I’ve only been in Indonesia for a few days and already I’ve heard multiple accounts of intimidation, corruption, kidnapping, torture and even murder suffered by our allies here who have been bold enough to speak out and resist the destruction of their forests and villages by palm oil and pulp and paper companies. But I am going to save those dark tales for another post and start this one with a happier story.
I didn’t expect to encounter evidence of RAN’s work in Indonesia until after I finished a three-day personal trip to the island paradise of Bali. After that, my plans were to immerse myself in two weeks of conservation-related meetings and site visits on the islands of Java and Sumatra — that’s what I traveled across the world for. But a close friend of mine who knows of my strong passion for birds told me that while I was in Bali I had to make a point of seeking out Dr. Bayu Wirayudha, the man widely credited with rescuing the iconic and critically endangered Bali Starling from the very brink of extinction (a truly incredible and ongoing story of its own).

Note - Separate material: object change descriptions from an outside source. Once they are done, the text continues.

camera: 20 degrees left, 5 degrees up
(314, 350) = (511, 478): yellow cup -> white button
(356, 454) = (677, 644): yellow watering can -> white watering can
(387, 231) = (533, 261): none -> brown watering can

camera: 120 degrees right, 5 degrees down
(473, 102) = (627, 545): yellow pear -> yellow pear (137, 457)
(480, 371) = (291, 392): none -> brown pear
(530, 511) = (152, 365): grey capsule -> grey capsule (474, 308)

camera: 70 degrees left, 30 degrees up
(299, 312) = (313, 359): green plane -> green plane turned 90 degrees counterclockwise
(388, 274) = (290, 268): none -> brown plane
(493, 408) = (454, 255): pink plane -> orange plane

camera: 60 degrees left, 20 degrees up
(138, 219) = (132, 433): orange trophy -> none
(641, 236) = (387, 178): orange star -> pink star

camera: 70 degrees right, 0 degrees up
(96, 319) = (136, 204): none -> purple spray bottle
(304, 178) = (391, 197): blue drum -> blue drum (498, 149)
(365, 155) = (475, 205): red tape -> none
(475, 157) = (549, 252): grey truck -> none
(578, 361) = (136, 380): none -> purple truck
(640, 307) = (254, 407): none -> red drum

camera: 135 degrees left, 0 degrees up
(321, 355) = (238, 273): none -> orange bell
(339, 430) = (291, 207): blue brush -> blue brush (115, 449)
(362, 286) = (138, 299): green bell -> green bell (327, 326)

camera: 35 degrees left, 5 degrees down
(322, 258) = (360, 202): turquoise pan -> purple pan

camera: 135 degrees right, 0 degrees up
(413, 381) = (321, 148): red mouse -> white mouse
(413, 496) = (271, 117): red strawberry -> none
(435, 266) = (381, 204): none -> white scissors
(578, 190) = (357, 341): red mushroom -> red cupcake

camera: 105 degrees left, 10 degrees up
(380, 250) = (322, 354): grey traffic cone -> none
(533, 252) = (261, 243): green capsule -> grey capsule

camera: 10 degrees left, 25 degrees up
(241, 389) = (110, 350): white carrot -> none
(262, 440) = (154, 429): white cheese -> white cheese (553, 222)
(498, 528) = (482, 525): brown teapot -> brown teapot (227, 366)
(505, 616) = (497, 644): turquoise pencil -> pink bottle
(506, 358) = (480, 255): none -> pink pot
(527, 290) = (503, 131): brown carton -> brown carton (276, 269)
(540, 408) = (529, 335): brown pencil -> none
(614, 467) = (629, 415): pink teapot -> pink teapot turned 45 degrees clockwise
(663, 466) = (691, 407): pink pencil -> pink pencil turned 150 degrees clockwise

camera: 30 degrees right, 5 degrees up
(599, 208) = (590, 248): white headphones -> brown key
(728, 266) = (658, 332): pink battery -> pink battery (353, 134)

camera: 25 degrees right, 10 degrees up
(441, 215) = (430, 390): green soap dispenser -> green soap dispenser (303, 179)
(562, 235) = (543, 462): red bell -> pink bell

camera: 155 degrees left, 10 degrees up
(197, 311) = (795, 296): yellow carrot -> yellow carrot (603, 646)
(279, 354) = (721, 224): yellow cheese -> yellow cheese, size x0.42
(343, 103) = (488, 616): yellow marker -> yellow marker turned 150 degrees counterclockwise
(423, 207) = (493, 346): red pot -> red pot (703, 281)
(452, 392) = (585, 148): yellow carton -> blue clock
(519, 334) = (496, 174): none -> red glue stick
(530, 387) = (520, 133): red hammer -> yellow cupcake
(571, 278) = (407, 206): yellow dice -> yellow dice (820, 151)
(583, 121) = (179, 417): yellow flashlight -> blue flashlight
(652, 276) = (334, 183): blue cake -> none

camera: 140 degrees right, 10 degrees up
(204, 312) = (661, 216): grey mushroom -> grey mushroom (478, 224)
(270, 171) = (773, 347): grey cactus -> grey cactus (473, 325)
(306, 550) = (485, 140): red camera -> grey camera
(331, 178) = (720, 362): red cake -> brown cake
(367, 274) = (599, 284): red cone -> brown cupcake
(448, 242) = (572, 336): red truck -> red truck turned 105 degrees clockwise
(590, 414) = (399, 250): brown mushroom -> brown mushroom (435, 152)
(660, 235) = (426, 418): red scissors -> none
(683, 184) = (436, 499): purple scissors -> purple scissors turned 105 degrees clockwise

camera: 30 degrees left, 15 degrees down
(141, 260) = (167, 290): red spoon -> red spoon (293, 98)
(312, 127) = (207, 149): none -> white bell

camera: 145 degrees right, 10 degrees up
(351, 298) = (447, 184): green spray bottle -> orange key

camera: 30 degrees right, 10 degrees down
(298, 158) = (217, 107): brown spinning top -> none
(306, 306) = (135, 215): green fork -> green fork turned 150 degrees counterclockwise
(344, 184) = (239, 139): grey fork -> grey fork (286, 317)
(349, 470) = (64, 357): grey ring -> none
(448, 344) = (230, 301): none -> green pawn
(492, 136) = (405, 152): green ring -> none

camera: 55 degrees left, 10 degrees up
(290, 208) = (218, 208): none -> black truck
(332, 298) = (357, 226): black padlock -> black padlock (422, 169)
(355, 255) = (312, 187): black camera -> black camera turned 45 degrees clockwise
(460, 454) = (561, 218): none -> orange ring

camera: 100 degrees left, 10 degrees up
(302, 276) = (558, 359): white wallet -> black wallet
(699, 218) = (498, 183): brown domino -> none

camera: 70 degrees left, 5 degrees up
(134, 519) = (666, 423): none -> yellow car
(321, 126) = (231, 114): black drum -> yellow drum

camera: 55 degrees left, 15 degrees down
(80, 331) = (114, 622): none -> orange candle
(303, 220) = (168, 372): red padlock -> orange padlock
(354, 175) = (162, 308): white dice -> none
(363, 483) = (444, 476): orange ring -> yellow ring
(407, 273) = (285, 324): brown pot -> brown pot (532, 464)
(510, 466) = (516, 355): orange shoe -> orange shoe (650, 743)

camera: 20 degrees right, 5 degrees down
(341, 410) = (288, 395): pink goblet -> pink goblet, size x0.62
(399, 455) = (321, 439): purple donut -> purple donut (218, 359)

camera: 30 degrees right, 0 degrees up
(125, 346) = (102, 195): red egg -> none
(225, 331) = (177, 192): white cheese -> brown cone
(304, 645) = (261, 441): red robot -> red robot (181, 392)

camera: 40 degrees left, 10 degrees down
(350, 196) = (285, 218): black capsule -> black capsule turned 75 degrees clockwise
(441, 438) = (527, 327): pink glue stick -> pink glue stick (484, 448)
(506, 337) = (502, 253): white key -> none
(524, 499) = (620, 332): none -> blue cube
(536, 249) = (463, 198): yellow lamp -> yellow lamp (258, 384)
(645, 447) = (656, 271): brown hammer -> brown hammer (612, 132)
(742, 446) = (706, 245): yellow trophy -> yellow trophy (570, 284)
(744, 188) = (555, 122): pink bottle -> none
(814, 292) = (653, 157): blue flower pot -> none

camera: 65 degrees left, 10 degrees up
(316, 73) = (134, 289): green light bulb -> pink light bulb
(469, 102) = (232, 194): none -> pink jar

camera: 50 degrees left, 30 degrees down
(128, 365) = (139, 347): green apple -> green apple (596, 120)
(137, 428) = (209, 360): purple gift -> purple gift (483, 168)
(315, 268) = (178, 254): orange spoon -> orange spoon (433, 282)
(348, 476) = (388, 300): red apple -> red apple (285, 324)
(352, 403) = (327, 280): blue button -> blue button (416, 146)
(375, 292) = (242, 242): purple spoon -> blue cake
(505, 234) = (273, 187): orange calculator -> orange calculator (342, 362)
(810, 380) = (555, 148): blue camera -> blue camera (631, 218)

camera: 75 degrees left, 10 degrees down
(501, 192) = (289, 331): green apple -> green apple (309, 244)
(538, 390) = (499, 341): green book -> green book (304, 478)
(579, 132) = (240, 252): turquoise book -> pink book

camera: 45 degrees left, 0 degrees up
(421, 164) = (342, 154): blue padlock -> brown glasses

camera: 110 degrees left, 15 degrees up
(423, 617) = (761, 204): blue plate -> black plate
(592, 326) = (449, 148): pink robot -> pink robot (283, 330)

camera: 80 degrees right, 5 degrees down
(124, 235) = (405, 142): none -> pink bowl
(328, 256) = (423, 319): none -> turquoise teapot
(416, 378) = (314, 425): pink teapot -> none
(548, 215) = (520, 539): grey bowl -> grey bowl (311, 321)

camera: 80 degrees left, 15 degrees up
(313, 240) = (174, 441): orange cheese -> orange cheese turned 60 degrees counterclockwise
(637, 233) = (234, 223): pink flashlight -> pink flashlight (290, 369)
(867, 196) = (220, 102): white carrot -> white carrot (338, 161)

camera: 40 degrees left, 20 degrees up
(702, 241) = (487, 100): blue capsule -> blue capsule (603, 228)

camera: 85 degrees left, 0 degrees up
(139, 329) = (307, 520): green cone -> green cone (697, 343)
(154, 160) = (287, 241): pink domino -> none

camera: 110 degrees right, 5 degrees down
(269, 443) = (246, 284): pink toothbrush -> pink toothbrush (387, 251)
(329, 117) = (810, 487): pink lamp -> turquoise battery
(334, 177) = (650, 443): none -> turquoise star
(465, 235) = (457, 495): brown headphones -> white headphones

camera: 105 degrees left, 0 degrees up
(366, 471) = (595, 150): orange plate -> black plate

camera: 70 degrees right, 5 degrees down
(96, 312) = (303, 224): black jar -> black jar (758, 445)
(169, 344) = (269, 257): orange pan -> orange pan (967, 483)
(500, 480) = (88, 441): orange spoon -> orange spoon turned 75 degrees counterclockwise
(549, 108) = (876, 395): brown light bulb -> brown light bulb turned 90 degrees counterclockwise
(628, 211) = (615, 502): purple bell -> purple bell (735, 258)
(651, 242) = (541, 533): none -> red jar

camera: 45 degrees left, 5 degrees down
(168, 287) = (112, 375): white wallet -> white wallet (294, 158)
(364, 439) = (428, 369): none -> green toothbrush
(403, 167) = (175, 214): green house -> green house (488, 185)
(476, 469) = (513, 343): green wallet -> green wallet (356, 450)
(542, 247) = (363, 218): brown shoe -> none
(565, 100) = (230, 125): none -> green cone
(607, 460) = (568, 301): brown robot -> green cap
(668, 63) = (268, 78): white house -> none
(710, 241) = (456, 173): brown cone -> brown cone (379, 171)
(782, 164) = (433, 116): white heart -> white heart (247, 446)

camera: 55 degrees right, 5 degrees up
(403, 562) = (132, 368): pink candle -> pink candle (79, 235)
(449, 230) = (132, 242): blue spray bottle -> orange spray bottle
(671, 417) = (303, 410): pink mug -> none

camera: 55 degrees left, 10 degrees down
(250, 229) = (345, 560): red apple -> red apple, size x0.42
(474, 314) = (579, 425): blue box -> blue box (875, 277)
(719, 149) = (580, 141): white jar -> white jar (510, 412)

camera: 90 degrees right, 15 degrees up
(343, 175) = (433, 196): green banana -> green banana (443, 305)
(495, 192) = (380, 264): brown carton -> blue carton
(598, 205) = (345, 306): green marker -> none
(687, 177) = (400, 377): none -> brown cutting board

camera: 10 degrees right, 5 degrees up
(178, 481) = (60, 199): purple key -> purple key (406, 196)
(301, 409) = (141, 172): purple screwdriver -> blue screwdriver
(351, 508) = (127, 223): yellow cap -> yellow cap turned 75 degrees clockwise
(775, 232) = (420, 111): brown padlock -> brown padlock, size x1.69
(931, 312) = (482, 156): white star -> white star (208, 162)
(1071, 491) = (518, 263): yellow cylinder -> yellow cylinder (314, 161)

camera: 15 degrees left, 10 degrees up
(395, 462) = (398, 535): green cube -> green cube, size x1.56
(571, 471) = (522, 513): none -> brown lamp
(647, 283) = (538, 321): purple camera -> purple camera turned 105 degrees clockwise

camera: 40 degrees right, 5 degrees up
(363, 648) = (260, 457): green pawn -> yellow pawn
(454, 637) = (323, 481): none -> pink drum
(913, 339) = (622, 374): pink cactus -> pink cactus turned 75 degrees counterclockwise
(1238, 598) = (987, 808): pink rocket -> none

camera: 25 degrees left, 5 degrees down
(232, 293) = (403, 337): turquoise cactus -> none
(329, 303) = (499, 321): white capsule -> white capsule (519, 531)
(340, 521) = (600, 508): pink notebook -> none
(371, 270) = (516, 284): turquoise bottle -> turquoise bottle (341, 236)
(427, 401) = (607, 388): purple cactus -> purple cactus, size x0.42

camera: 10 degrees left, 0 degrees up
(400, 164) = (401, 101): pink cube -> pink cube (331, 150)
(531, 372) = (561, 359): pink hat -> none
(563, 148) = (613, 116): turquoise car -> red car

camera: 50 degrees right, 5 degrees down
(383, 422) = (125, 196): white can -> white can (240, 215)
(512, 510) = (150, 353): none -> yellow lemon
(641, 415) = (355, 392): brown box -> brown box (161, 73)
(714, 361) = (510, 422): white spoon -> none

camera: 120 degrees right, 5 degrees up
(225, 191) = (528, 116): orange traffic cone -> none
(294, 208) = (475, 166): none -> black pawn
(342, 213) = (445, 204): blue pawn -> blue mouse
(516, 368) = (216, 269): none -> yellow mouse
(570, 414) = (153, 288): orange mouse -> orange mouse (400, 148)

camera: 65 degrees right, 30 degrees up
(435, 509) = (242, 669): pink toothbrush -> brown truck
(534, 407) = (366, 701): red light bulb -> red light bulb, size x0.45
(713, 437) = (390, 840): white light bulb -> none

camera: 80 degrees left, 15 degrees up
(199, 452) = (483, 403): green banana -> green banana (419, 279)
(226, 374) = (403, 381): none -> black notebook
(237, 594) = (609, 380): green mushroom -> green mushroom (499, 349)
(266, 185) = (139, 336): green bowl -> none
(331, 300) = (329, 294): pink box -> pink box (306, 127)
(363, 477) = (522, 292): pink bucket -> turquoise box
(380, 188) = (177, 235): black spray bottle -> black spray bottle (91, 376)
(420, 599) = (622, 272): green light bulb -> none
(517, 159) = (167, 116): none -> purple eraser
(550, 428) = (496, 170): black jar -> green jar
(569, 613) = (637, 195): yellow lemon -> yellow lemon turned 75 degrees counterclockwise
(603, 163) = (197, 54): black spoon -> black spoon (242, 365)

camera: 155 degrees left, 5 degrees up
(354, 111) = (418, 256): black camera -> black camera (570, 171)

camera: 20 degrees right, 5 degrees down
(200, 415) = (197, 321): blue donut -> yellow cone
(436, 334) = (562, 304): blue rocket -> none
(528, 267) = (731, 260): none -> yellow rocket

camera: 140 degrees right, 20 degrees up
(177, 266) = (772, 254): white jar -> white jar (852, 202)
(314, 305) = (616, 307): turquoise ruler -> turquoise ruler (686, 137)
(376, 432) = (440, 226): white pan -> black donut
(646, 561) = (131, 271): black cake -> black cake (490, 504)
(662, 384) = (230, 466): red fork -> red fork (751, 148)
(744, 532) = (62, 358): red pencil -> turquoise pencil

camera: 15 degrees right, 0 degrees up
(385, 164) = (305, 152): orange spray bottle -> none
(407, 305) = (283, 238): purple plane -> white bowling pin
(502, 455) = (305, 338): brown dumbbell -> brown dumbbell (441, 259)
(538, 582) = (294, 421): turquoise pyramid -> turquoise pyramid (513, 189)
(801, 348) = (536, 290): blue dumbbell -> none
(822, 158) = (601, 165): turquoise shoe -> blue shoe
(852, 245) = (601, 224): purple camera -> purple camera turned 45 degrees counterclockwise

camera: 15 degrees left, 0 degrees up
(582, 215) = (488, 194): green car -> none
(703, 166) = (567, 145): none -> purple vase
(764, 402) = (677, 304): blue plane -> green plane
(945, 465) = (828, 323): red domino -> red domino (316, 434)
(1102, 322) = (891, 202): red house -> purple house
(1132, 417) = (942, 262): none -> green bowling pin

It turns out Bayu is also the founder and CEO of Friends of the National Parks Foundation (FNPF), an inspiring organization that I learned has received funds from RAN on more than one occasion. I spoke at length with Bayu at his office/educational center/activist-organizing hub on the outskirts of the village of Ubud, Bali, and learned why FNPF is exactly the sort of frontline ally RAN is proud to support.
It’s important to understand that the threats facing the rainforests and communities of Indonesia are extreme and the challenges encountered by those trying to stem the destruction are immense and extraordinarily complex. Corruption is pervasive throughout the government and corporate spheres, and challenging those entrenched interests often means put your life on the line. The power wielded by the forces of profit and politics are almost beyond comprehension when viewed from the perspective of a villager fighting for their home or a conservationist struggling to save a species from extinction. So it takes some serious savvy to make headway against the seemingly unstoppable tide of forest conversion and community displacement sweeping rapidly across the country.
Bayu and his team understand that human rights, cultural survival and biodiversity preservation are inextricably linked in Indonesia. Conservationists here have learned the hard way that without the endorsement and involvement of local communities, desperate and disenfranchised villagers inevitably return to a slash and burn, extraction-based existence, dooming even the best-funded and well-intentioned conservation initiatives to failure. The approach of FNPF is a sophisticated melding of wildlife conservation, habitat protection and community development. Bayu praised RAN for supporting his organization’s vision at a time when other donors were unwilling to invest in such far-sighted plans.
With RAN’s help, FNPF has spent years gaining the trust of communities surrounding the huge and species-rich but conflict-ridden Tanjung Puting National Park on the island of Borneo. More than half of the forested land within the park has already been degraded by logging and agricultural encroachment. They built this trust partially by providing the villages with their first-ever cows and chickens, and the know-how to tend them for sustenance. At the same time, FNPF staff helped the villagers establish agroforestry operations with crops like rubber trees and agar wood that provide sustainable income while maintaining high levels of biological diversity. FNPF is also training local villagers to offer outstanding ecotourism opportunities in and around the National Park, giving locals a way to benefit from this lucrative emerging industry (before, ecotourism profits went exclusively to outsiders).
Bayu relayed a heartening story about how local palm oil workers now call his staff at FNPF when an orangutan enters the palm plantations, so the animal can be relocated unharmed, whereas previously they would have killed them on sight or called the notorious Forestry Ministry, which would have done the same.
These hard-fought, piecemeal advances may be just a drop in the ocean compared to the immensity of devastation underway across Indonesia’s rainforests, but they provide preciously rare living proof that a cooperative way forward is possible from the heinous mess that exists now. People like Bayu, and projects like those of FNPF, are like saplings rising up from a clear cut forest. With enough light and nourishment, it is these fresh starts that can take root and provide shade for others to do the same.